Start of Material provided

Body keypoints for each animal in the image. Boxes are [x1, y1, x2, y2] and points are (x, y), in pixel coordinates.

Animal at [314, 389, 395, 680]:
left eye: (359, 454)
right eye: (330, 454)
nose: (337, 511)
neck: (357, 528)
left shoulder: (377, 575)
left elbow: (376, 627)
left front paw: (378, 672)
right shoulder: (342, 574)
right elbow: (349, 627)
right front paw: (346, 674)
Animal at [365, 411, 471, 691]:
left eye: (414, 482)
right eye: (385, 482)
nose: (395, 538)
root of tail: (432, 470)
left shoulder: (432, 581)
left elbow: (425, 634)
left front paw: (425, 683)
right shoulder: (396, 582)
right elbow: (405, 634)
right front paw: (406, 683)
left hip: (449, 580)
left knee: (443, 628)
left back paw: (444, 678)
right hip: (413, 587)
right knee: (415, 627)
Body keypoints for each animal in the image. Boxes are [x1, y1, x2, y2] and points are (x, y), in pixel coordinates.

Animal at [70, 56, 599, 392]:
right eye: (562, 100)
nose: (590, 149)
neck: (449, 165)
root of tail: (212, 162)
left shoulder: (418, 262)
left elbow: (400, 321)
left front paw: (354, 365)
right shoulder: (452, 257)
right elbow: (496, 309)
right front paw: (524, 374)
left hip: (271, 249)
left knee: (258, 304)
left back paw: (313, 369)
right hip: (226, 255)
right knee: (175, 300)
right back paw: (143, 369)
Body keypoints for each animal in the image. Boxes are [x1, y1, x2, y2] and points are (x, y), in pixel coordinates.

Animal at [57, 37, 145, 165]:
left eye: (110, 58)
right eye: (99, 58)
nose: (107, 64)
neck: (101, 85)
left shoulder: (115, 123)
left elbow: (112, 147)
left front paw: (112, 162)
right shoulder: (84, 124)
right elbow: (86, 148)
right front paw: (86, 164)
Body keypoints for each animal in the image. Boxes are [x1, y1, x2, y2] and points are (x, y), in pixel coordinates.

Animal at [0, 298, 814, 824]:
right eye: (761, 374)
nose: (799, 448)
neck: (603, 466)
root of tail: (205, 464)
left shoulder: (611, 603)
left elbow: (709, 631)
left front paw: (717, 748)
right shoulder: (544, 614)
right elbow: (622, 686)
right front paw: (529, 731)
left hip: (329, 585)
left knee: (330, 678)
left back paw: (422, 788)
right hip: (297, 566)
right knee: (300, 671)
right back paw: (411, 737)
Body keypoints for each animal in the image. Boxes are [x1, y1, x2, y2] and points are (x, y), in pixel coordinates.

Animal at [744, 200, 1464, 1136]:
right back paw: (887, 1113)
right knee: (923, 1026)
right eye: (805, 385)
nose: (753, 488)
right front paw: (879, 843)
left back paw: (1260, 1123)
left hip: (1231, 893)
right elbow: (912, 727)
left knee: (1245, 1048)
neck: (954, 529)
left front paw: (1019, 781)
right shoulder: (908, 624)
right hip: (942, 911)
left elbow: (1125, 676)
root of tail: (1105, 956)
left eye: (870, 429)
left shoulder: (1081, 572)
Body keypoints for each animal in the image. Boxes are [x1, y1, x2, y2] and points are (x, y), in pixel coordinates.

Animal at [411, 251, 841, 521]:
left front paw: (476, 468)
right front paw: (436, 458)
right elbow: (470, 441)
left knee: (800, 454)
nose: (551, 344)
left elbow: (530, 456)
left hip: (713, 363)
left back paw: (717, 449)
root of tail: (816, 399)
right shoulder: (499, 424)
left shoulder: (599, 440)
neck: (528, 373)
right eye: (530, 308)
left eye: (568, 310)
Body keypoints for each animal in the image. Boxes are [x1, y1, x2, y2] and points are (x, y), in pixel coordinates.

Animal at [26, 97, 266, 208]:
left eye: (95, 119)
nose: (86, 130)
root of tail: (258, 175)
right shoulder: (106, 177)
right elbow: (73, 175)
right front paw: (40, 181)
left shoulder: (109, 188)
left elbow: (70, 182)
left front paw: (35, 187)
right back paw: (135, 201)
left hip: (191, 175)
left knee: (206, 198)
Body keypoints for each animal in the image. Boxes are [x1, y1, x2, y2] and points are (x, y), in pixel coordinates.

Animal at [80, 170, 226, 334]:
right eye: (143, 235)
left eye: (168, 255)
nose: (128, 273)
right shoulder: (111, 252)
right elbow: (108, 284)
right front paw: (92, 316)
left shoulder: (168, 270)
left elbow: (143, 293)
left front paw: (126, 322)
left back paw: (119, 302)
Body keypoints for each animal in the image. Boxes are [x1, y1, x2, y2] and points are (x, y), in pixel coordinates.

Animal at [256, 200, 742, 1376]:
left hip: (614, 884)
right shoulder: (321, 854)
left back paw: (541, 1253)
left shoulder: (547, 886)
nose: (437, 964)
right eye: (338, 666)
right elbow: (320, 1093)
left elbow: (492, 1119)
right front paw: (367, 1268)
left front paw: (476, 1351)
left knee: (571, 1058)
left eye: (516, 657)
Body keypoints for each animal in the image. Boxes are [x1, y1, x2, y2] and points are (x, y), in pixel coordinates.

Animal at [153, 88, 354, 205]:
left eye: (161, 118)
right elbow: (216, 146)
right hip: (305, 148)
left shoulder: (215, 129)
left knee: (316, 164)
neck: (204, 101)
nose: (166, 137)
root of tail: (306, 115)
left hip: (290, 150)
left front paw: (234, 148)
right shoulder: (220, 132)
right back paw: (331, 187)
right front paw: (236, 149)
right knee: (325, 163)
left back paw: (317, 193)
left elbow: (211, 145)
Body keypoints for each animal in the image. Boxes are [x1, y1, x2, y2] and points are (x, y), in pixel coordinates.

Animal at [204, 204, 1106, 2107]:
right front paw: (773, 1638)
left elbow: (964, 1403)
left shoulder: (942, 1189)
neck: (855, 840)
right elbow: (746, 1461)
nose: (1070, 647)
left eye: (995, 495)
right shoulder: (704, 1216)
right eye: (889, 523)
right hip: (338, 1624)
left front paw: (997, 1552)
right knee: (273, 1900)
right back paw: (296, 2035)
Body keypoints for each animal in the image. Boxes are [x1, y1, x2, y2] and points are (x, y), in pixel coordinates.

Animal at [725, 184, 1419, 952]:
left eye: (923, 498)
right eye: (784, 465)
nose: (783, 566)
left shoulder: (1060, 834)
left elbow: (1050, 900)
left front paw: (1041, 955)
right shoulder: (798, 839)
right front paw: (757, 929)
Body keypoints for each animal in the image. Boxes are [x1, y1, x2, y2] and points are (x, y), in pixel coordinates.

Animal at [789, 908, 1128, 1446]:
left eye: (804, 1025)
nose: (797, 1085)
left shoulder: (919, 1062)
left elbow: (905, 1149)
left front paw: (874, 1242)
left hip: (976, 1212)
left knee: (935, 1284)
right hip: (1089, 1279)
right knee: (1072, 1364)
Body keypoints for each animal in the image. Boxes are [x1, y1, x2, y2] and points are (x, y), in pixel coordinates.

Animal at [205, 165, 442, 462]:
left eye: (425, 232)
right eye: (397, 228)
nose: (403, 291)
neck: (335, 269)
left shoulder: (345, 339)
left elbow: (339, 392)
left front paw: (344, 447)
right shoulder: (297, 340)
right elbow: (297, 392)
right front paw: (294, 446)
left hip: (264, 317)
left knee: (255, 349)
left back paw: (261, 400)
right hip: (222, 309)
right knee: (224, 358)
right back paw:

End of Material provided

__Your assignment__
All that belongs in the answer is the lines from the start of the entries above through the line containing "left front paw: (425, 683)", each given exactly.

__Exercise response__
Body keypoints for each animal in the image. Boxes are [x1, y1, x2, y2] and points are (x, y), in pixel coordinates.

Animal at [314, 389, 395, 680]:
left eye: (359, 454)
right eye: (330, 454)
nose: (337, 511)
neck: (357, 528)
left shoulder: (377, 575)
left elbow: (376, 627)
left front paw: (378, 672)
right shoulder: (342, 574)
right elbow: (349, 627)
right front paw: (346, 674)
Animal at [365, 411, 471, 691]:
left eye: (414, 482)
right eye: (385, 482)
nose: (395, 538)
root of tail: (432, 470)
left shoulder: (432, 581)
left elbow: (425, 634)
left front paw: (425, 683)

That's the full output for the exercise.